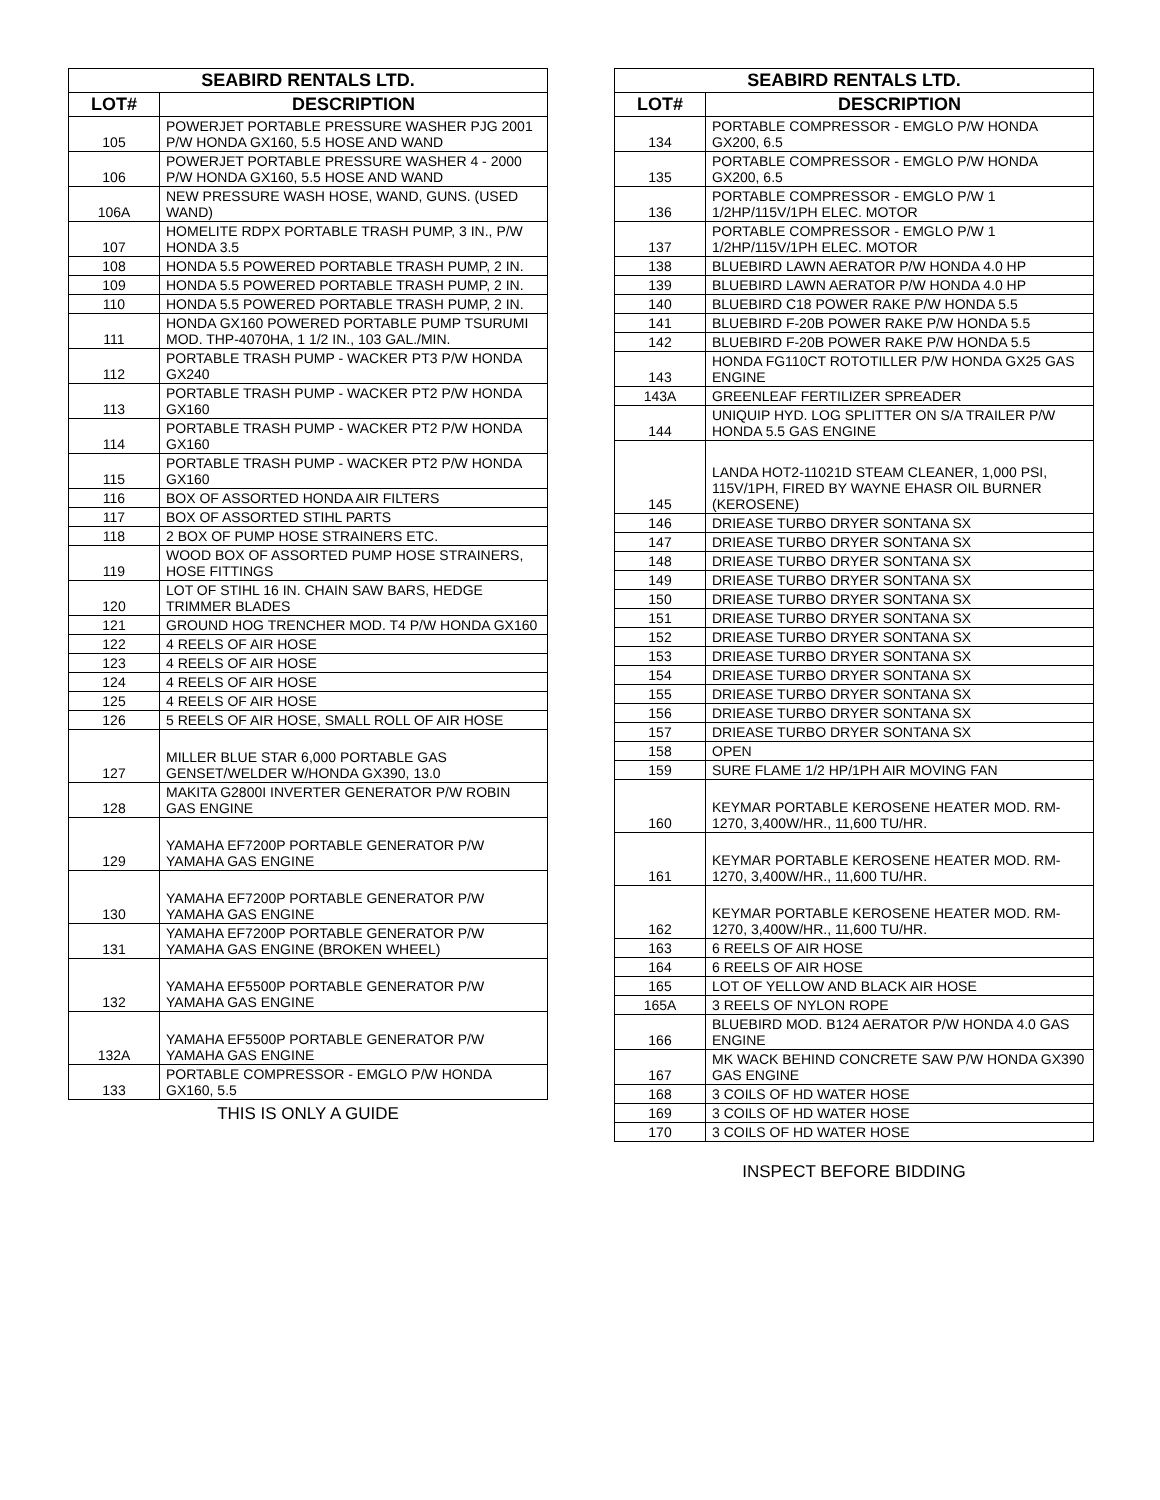| SEABIRD RENTALS LTD. | |
| --- | --- |
| LOT# | DESCRIPTION |
| 105 | POWERJET PORTABLE PRESSURE WASHER PJG 2001 P/W HONDA GX160, 5.5 HOSE AND WAND |
| 106 | POWERJET PORTABLE PRESSURE WASHER 4 - 2000 P/W HONDA GX160, 5.5 HOSE AND WAND |
| 106A | NEW PRESSURE WASH HOSE, WAND, GUNS. (USED WAND) |
| 107 | HOMELITE RDPX PORTABLE TRASH PUMP, 3 IN., P/W HONDA 3.5 |
| 108 | HONDA 5.5 POWERED PORTABLE TRASH PUMP, 2 IN. |
| 109 | HONDA 5.5 POWERED PORTABLE TRASH PUMP, 2 IN. |
| 110 | HONDA 5.5 POWERED PORTABLE TRASH PUMP, 2 IN. |
| 111 | HONDA GX160 POWERED PORTABLE PUMP TSURUMI MOD. THP-4070HA, 1 1/2 IN., 103 GAL./MIN. |
| 112 | PORTABLE TRASH PUMP - WACKER PT3 P/W HONDA GX240 |
| 113 | PORTABLE TRASH PUMP - WACKER PT2 P/W HONDA GX160 |
| 114 | PORTABLE TRASH PUMP - WACKER PT2 P/W HONDA GX160 |
| 115 | PORTABLE TRASH PUMP - WACKER PT2 P/W HONDA GX160 |
| 116 | BOX OF ASSORTED HONDA AIR FILTERS |
| 117 | BOX OF ASSORTED STIHL PARTS |
| 118 | 2 BOX OF PUMP HOSE STRAINERS ETC. |
| 119 | WOOD BOX OF ASSORTED PUMP HOSE STRAINERS, HOSE FITTINGS |
| 120 | LOT OF STIHL 16 IN. CHAIN SAW BARS, HEDGE TRIMMER BLADES |
| 121 | GROUND HOG TRENCHER MOD. T4 P/W HONDA GX160 |
| 122 | 4 REELS OF AIR HOSE |
| 123 | 4 REELS OF AIR HOSE |
| 124 | 4 REELS OF AIR HOSE |
| 125 | 4 REELS OF AIR HOSE |
| 126 | 5 REELS OF AIR HOSE, SMALL ROLL OF AIR HOSE |
| 127 | MILLER BLUE STAR 6,000 PORTABLE GAS GENSET/WELDER W/HONDA GX390, 13.0 |
| 128 | MAKITA G2800I INVERTER GENERATOR P/W ROBIN GAS ENGINE |
| 129 | YAMAHA EF7200P PORTABLE GENERATOR P/W YAMAHA GAS ENGINE |
| 130 | YAMAHA EF7200P PORTABLE GENERATOR P/W YAMAHA GAS ENGINE |
| 131 | YAMAHA EF7200P PORTABLE GENERATOR P/W YAMAHA GAS ENGINE (BROKEN WHEEL) |
| 132 | YAMAHA EF5500P PORTABLE GENERATOR P/W YAMAHA GAS ENGINE |
| 132A | YAMAHA EF5500P PORTABLE GENERATOR P/W YAMAHA GAS ENGINE |
| 133 | PORTABLE COMPRESSOR - EMGLO P/W HONDA GX160, 5.5 |
THIS IS ONLY A GUIDE
| SEABIRD RENTALS LTD. | |
| --- | --- |
| LOT# | DESCRIPTION |
| 134 | PORTABLE COMPRESSOR - EMGLO P/W HONDA GX200, 6.5 |
| 135 | PORTABLE COMPRESSOR - EMGLO P/W HONDA GX200, 6.5 |
| 136 | PORTABLE COMPRESSOR - EMGLO P/W 1 1/2HP/115V/1PH ELEC. MOTOR |
| 137 | PORTABLE COMPRESSOR - EMGLO P/W 1 1/2HP/115V/1PH ELEC. MOTOR |
| 138 | BLUEBIRD LAWN AERATOR P/W HONDA 4.0 HP |
| 139 | BLUEBIRD LAWN AERATOR P/W HONDA 4.0 HP |
| 140 | BLUEBIRD C18 POWER RAKE P/W HONDA 5.5 |
| 141 | BLUEBIRD F-20B POWER RAKE P/W HONDA 5.5 |
| 142 | BLUEBIRD F-20B POWER RAKE P/W HONDA 5.5 |
| 143 | HONDA FG110CT ROTOTILLER P/W HONDA GX25 GAS ENGINE |
| 143A | GREENLEAF FERTILIZER SPREADER |
| 144 | UNIQUIP HYD. LOG SPLITTER ON S/A TRAILER P/W HONDA 5.5 GAS ENGINE |
| 145 | LANDA HOT2-11021D STEAM CLEANER, 1,000 PSI, 115V/1PH, FIRED BY WAYNE EHASR OIL BURNER (KEROSENE) |
| 146 | DRIEASE TURBO DRYER SONTANA SX |
| 147 | DRIEASE TURBO DRYER SONTANA SX |
| 148 | DRIEASE TURBO DRYER SONTANA SX |
| 149 | DRIEASE TURBO DRYER SONTANA SX |
| 150 | DRIEASE TURBO DRYER SONTANA SX |
| 151 | DRIEASE TURBO DRYER SONTANA SX |
| 152 | DRIEASE TURBO DRYER SONTANA SX |
| 153 | DRIEASE TURBO DRYER SONTANA SX |
| 154 | DRIEASE TURBO DRYER SONTANA SX |
| 155 | DRIEASE TURBO DRYER SONTANA SX |
| 156 | DRIEASE TURBO DRYER SONTANA SX |
| 157 | DRIEASE TURBO DRYER SONTANA SX |
| 158 | OPEN |
| 159 | SURE FLAME 1/2 HP/1PH AIR MOVING FAN |
| 160 | KEYMAR PORTABLE KEROSENE HEATER MOD. RM-1270, 3,400W/HR., 11,600 TU/HR. |
| 161 | KEYMAR PORTABLE KEROSENE HEATER MOD. RM-1270, 3,400W/HR., 11,600 TU/HR. |
| 162 | KEYMAR PORTABLE KEROSENE HEATER MOD. RM-1270, 3,400W/HR., 11,600 TU/HR. |
| 163 | 6 REELS OF AIR HOSE |
| 164 | 6 REELS OF AIR HOSE |
| 165 | LOT OF YELLOW AND BLACK AIR HOSE |
| 165A | 3 REELS OF NYLON ROPE |
| 166 | BLUEBIRD MOD. B124 AERATOR P/W HONDA 4.0 GAS ENGINE |
| 167 | MK WACK BEHIND CONCRETE SAW P/W HONDA GX390 GAS ENGINE |
| 168 | 3 COILS OF HD WATER HOSE |
| 169 | 3 COILS OF HD WATER HOSE |
| 170 | 3 COILS OF HD WATER HOSE |
INSPECT BEFORE BIDDING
_ _ _ _
:: ABOUT THIS TASK ::
The required output is the exact lines from the opening line of the entries through the line with "ROLL OF AIR HOSE |", inclusive, without pictures.

:: TASK ANSWER ::
| SEABIRD RENTALS LTD. | |
| --- | --- |
| LOT# | DESCRIPTION |
| 105 | POWERJET PORTABLE PRESSURE WASHER PJG 2001 P/W HONDA GX160, 5.5 HOSE AND WAND |
| 106 | POWERJET PORTABLE PRESSURE WASHER 4 - 2000 P/W HONDA GX160, 5.5 HOSE AND WAND |
| 106A | NEW PRESSURE WASH HOSE, WAND, GUNS. (USED WAND) |
| 107 | HOMELITE RDPX PORTABLE TRASH PUMP, 3 IN., P/W HONDA 3.5 |
| 108 | HONDA 5.5 POWERED PORTABLE TRASH PUMP, 2 IN. |
| 109 | HONDA 5.5 POWERED PORTABLE TRASH PUMP, 2 IN. |
| 110 | HONDA 5.5 POWERED PORTABLE TRASH PUMP, 2 IN. |
| 111 | HONDA GX160 POWERED PORTABLE PUMP TSURUMI MOD. THP-4070HA, 1 1/2 IN., 103 GAL./MIN. |
| 112 | PORTABLE TRASH PUMP - WACKER PT3 P/W HONDA GX240 |
| 113 | PORTABLE TRASH PUMP - WACKER PT2 P/W HONDA GX160 |
| 114 | PORTABLE TRASH PUMP - WACKER PT2 P/W HONDA GX160 |
| 115 | PORTABLE TRASH PUMP - WACKER PT2 P/W HONDA GX160 |
| 116 | BOX OF ASSORTED HONDA AIR FILTERS |
| 117 | BOX OF ASSORTED STIHL PARTS |
| 118 | 2 BOX OF PUMP HOSE STRAINERS ETC. |
| 119 | WOOD BOX OF ASSORTED PUMP HOSE STRAINERS, HOSE FITTINGS |
| 120 | LOT OF STIHL 16 IN. CHAIN SAW BARS, HEDGE TRIMMER BLADES |
| 121 | GROUND HOG TRENCHER MOD. T4 P/W HONDA GX160 |
| 122 | 4 REELS OF AIR HOSE |
| 123 | 4 REELS OF AIR HOSE |
| 124 | 4 REELS OF AIR HOSE |
| 125 | 4 REELS OF AIR HOSE |
| 126 | 5 REELS OF AIR HOSE, SMALL ROLL OF AIR HOSE |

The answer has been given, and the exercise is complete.